- [GOAL OF THE EXERCISE]:
Restate word for word the lines from the one containing "Rendered at 1241 by 1754 pixels." through the end of the listing below, with both ends included.
(TASK INPUT begins)
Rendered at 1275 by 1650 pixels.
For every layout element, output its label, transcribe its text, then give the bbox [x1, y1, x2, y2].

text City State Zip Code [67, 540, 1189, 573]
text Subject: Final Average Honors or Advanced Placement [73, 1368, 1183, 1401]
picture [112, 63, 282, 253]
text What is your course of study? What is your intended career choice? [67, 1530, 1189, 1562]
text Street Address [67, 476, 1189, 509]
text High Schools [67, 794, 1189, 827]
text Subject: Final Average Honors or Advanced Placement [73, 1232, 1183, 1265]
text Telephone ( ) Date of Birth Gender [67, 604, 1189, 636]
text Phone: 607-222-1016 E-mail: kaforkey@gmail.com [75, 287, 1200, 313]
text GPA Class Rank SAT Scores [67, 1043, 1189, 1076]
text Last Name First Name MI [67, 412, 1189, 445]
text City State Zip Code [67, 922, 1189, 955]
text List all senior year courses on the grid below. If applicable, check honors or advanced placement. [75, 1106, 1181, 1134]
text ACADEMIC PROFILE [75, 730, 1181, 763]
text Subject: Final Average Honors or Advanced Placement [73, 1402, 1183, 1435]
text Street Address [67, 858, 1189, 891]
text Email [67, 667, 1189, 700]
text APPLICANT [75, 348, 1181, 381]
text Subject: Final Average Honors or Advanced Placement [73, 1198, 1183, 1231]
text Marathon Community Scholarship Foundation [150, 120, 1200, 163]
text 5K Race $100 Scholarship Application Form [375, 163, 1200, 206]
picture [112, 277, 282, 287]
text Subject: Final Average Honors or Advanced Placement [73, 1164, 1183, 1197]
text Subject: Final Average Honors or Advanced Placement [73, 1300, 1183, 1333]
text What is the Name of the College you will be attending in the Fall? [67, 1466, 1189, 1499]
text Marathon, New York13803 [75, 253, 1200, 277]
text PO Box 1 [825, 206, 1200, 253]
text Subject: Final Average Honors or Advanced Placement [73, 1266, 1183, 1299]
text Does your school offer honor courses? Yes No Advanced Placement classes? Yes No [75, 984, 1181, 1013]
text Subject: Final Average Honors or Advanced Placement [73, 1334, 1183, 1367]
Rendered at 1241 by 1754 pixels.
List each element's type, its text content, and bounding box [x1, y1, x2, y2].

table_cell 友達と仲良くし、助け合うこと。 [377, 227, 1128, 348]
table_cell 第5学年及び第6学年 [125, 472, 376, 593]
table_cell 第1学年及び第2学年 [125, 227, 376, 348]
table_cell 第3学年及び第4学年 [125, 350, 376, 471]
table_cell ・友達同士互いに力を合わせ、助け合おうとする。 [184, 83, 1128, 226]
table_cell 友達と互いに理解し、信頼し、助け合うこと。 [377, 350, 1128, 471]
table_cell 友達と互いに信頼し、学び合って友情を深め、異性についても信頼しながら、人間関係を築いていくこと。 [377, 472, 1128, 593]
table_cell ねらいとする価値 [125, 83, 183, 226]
(TASK INPUT ends)
- [WRITTEN RESPONSE]:
Rendered at 1241 by 1754 pixels.
List each element's type, its text content, and bounding box [x1, y1, x2, y2].

table_cell 友達と仲良くし、助け合うこと。 [377, 227, 1128, 348]
table_cell 第5学年及び第6学年 [125, 472, 376, 593]
table_cell 第1学年及び第2学年 [125, 227, 376, 348]
table_cell 第3学年及び第4学年 [125, 350, 376, 471]
table_cell ・友達同士互いに力を合わせ、助け合おうとする。 [184, 83, 1128, 226]
table_cell 友達と互いに理解し、信頼し、助け合うこと。 [377, 350, 1128, 471]
table_cell 友達と互いに信頼し、学び合って友情を深め、異性についても信頼しながら、人間関係を築いていくこと。 [377, 472, 1128, 593]
table_cell ねらいとする価値 [125, 83, 183, 226]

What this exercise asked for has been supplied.